The 29-year old, from Courcouronnes, south of Paris, was identified from a severed finger found at the scene of the worst massacre, carried out at the Bataclan concert hall just north of Paris, where 89 people died. Mostefai was one of three men who detonated suicide belts.

- First victims named from France, U.K., Spain, U.S. 

The wave of shootings and bombings occurred at several sites in the French capital. Of the 350 people wounded, dozens are said to be in critical condition.

Three teams of assailants launched the co-ordinated attacks and were believed to have used two cars registered in Belgium, Paris prosecutor François Molins said Saturday.

Mostefai, of Algerian descent, was flagged by authorities five years ago for having links to Islamist radicals. Officials say he also had a history of petty crime.

Authorities are trying to determine who helped the seven attackers, who are all dead.

A French judicial official says seven people have been detained for questioning, including a brother of Mostefai.

No one answered the door Sunday morning at the brother's home in the French town of Bondoufle, outside of Paris, but neighbour Eric Pudal said roughly 20 heavily armed police swooped in on the home Saturday evening.

Pudal said he was startled by the arrest, describing the family, which recently welcomed a baby daughter, as "very nice, very sociable."

Pudal said he had never met the reported suicide bomber and had never heard him being discussed by his neighbours.

ISIS has claimed it was behind the attacks at the concert hall, at restaurants and bars, and outside France's Stade de France.

Car found east of Paris

A French judicial official says a Seat car with suspected links to the attacks has been found by police in Montreuil, a suburb six kilometres east of Paris. The official could not confirm if this was the same black Seat linked to the gun attacks on the Le Carillon bar and the Le Petit Cambodge restaurant in Rue Alibert in the city's 10th district.

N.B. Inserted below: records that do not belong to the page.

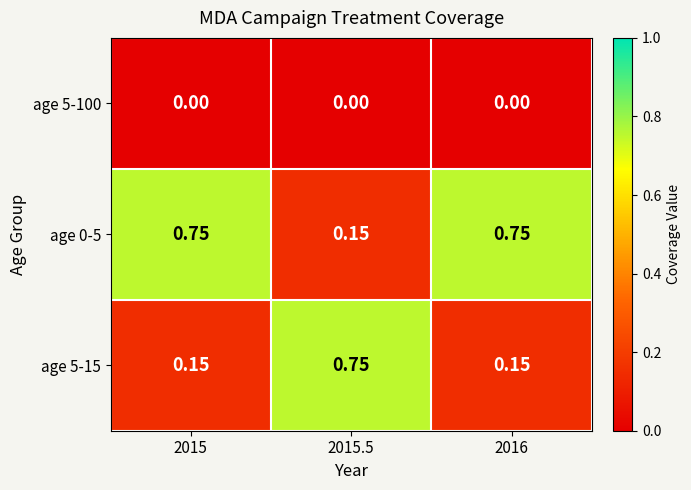

Is the value of age 5-100 at 2015 greater than the value of age 5-15 at 2016?

No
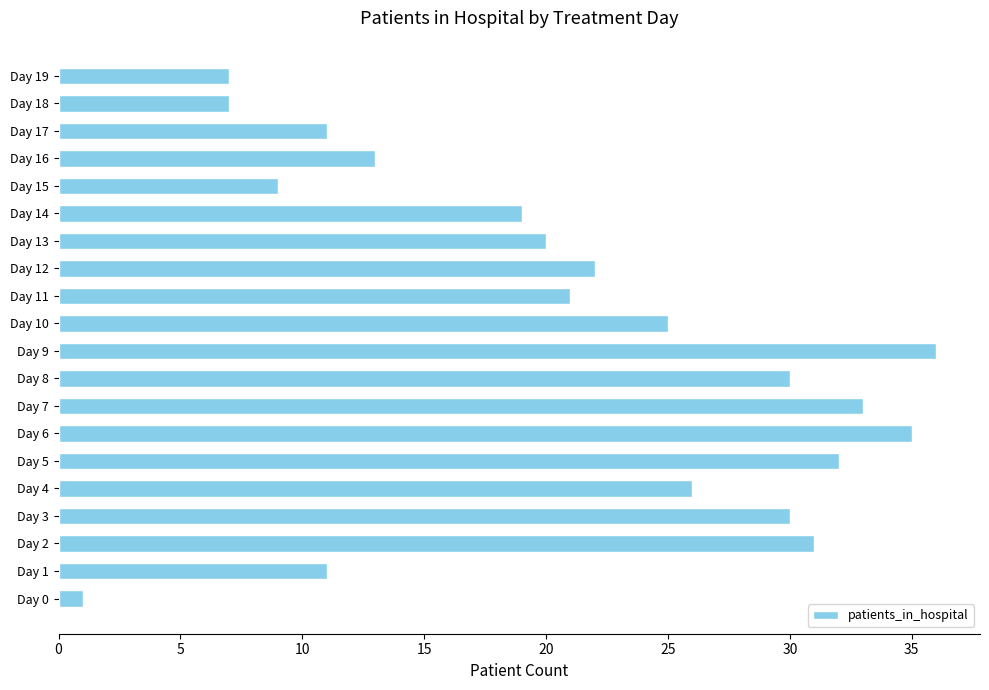

At which label is the value closest to 18?

Day 14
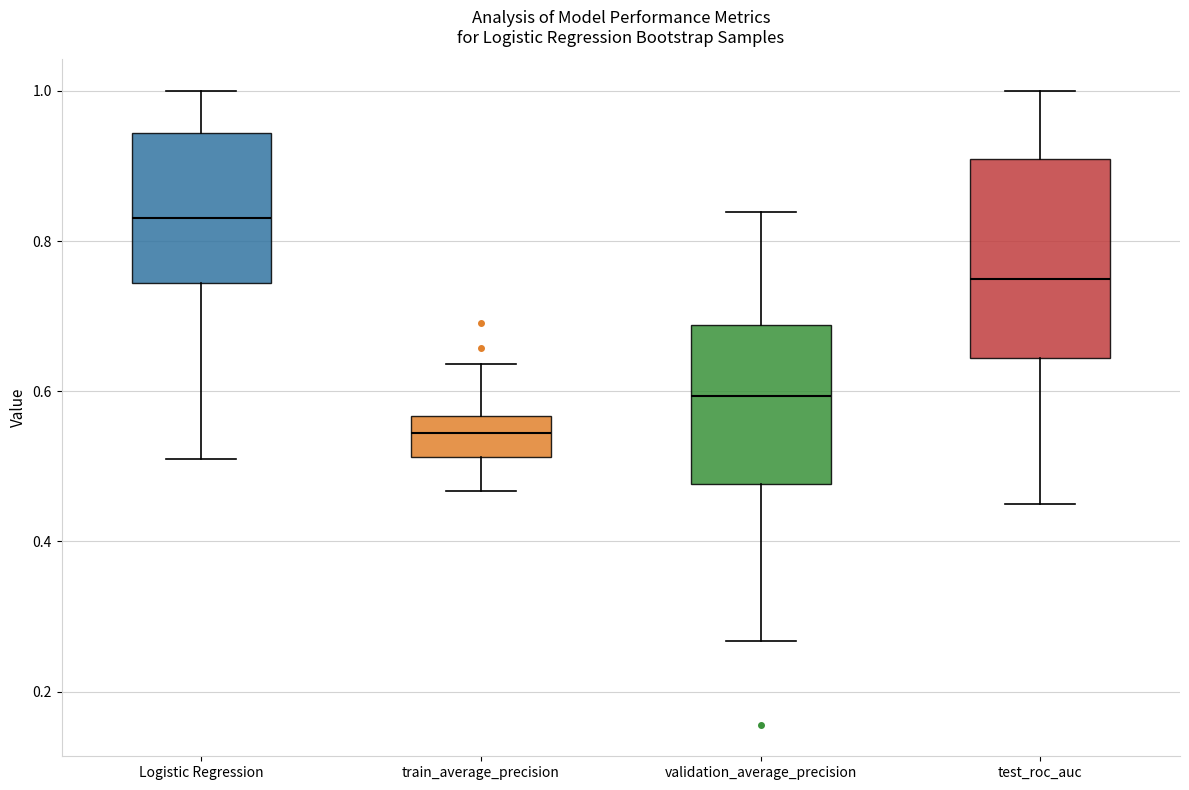

Where is the upper edge of the box for train_average_precision on the y-axis? The values are not printed on the chart, so give them approximately, as read against the axis.

0.56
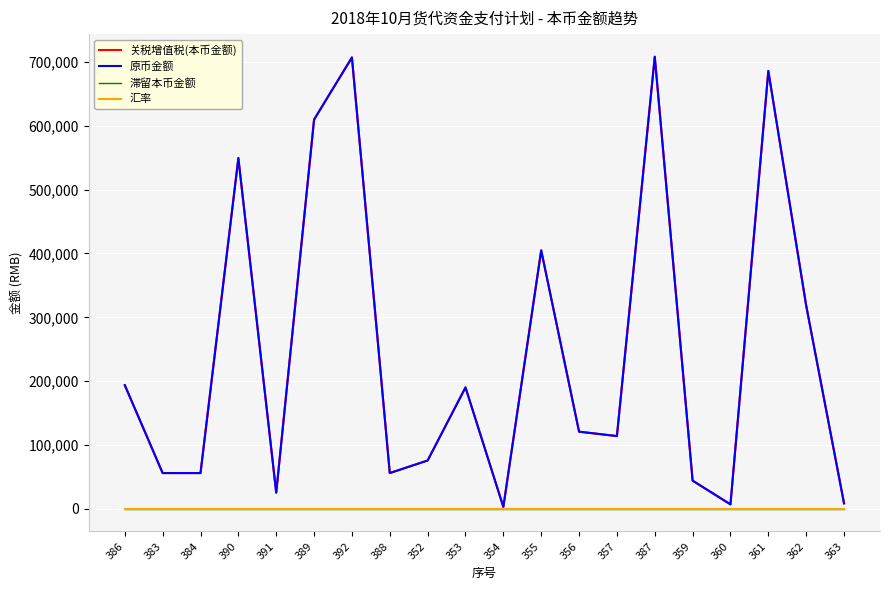

Is this an area chart (filled region under the line)?

No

Several AK47 rifles were found in the car, according to French media, quoting judicial sources.

Molins said on Saturday that gunmen armed with automatic weapons pulled up in that model of car before opening fire on the two locations.

Meanwhile, Belgian authorities have arrested five people during house searches in Brussels in connection with the attacks, a local official said on Sunday, but prosecutors did not confirm the number.


 
In a separate development, Serbian police say the owner of a passport found near a suicide bomber in Paris entered the country on Oct. 7 from Macedonia -- part of a wave of asylum-seekers crossing the Balkans toward Western
Europe.

Police said in a statement Sunday that the man, identified only as A.A., formally requested asylum in Serbia. The statement says it's the same passport holder registered as entering Greece on Oct.
3.

The Syrian passport was found next to the body of a man who attacked France's national stadium on Friday night.

Officials in Greece say the passport's owner entered through Leros, one of the eastern Aegean islands that tens of thousands of people fleeing war and poverty have been using as a gateway into the
European Union.

Notre Dame service planned

About 3,000 French troops were in the streets of Paris this morning, in part to try to make the city's residents feel safe. Museums and theatres remained closed in Paris for a second
day.

Notre Dame Cathedral is closed to tourists today, but is open to church-goers who want to attend services throughout the day.

A special mass will be held at the historic church, starting at 12:30 p.m., for the families of those killed and injured in Friday's attacks.

The bells of the 670-year-old church will also be set to ring in a special homage to the victims.